Article Preview
TopIntroduction
A wireless sensor network is a distributed system of smart sensor nodes that collect data about the ambient environment and propagate it to one or more control centers called the sinks or base stations, where the end-user can access the data. A typical sensor node has limited computing capability and memory capacity, and operates with very limited battery power. The transmission range of a sensor node is the distance until which the signals emanating from the node can propagate and be received with appreciable signal strength. The wireless sensor network has limited bandwidth and is shared among the nodes that are within a common transmission range. The sink is normally fixed and located far away from the sensor nodes. Direct communication between the sensor nodes and the sink is expensive in terms of energy consumption and bandwidth usage. This motivates the need for data gathering algorithms that can be run at the sensor nodes to combine data into a small set of meaningful information, which is a representative of the network condition and can be transmitted to the sink, leading to significant energy and bandwidth savings. Throughout this paper, the terms ‘data gathering’, ‘data fusion’ and ‘data aggregation’ are used interchangeably. They mean the same.

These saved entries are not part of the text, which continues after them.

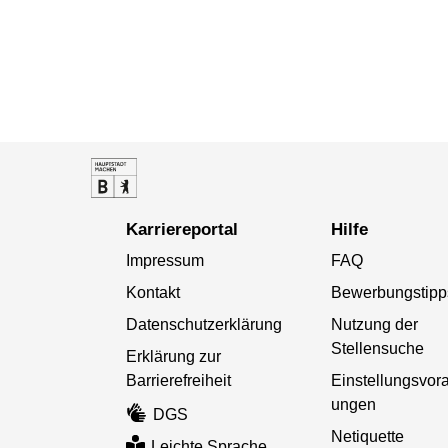
Karriereportal
Hilfe
Impressum
FAQ
Kontakt
Bewerbungstipp
Datenschutzerklärung
Nutzung der
Stellensuche
Erklärung zur
Barrierefreiheit
Einstellungsvor
ungen
DGS
Netiquette
Leichte Sprache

In this paper, we consider a wireless sensor network where data is periodically reported from the sensor nodes to the sink. Data collection and transmission proceeds in rounds, where each node has a packet of information in each round of communication. The data packet from the sensor nodes are gathered and aggregated with the packets of peer sensor nodes and only one data packet is sent per round from the sensor network to the sink. If each sensor node directly transmits the data to the sink that is typically located far away from the network field, the total energy consumed per round will be very high. Data aggregation helps to reduce the uncorrelated noise in several signals and produce a more accurate signal that is representative of the network condition and that can be transmitted to the sink.

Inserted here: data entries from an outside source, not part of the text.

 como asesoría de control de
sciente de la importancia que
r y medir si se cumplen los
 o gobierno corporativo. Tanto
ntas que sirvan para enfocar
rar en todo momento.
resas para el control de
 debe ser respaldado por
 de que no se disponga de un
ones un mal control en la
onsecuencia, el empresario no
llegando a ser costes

Various data aggregation algorithms have been proposed in the literature. Well-known among these are the Low-Energy Adaptive Clustering Hierarchy, LEACH, (Heinelman et al., 2000) and the Power-Efficient Gathering in Sensor Information Systems, PEGASIS, (Lindsey et al., 2002) algorithms. Both algorithms operate through discrete rounds of data collection. In LEACH, each round has the following two phases: a set-up phase, when clusters of sensor nodes are formed with the assignment of a cluster head for each cluster and a steady-state phase, when the data collected from the sensor nodes in each cluster is transmitted to the sink through direct transmission from the cluster heads. In PEGASIS, each round involves the formation of a chain of the sensor nodes in the field, starting from the sensor node that is farthest from the sink. The chain of sensor nodes is formed using a greedy heuristic based on the distance between the sensor nodes. The original PEGASIS algorithm resulted in huge delay as data moves across the complete chain of sensor nodes before getting transmitted to the sink. For Code Division Multiple Access, CDMA, (Viterbi, 1995) systems, PEGASIS has been later improved using a chain-based binary scheme to minimize the delay incurred and to reduce the energy*delay metric (Lindsey et al., 2001). In the chain-based binary approach, a round comprises of log N levels, where N is the number of nodes in the network. For data gathering in each round, each node transmits to a close neighbor in a given level of the hierarchy. Nodes that receive data at a given level are the only nodes that rise to the next level. At the top level, there will be only one node that will remain as the leader and it will transmit the aggregated message to the sink.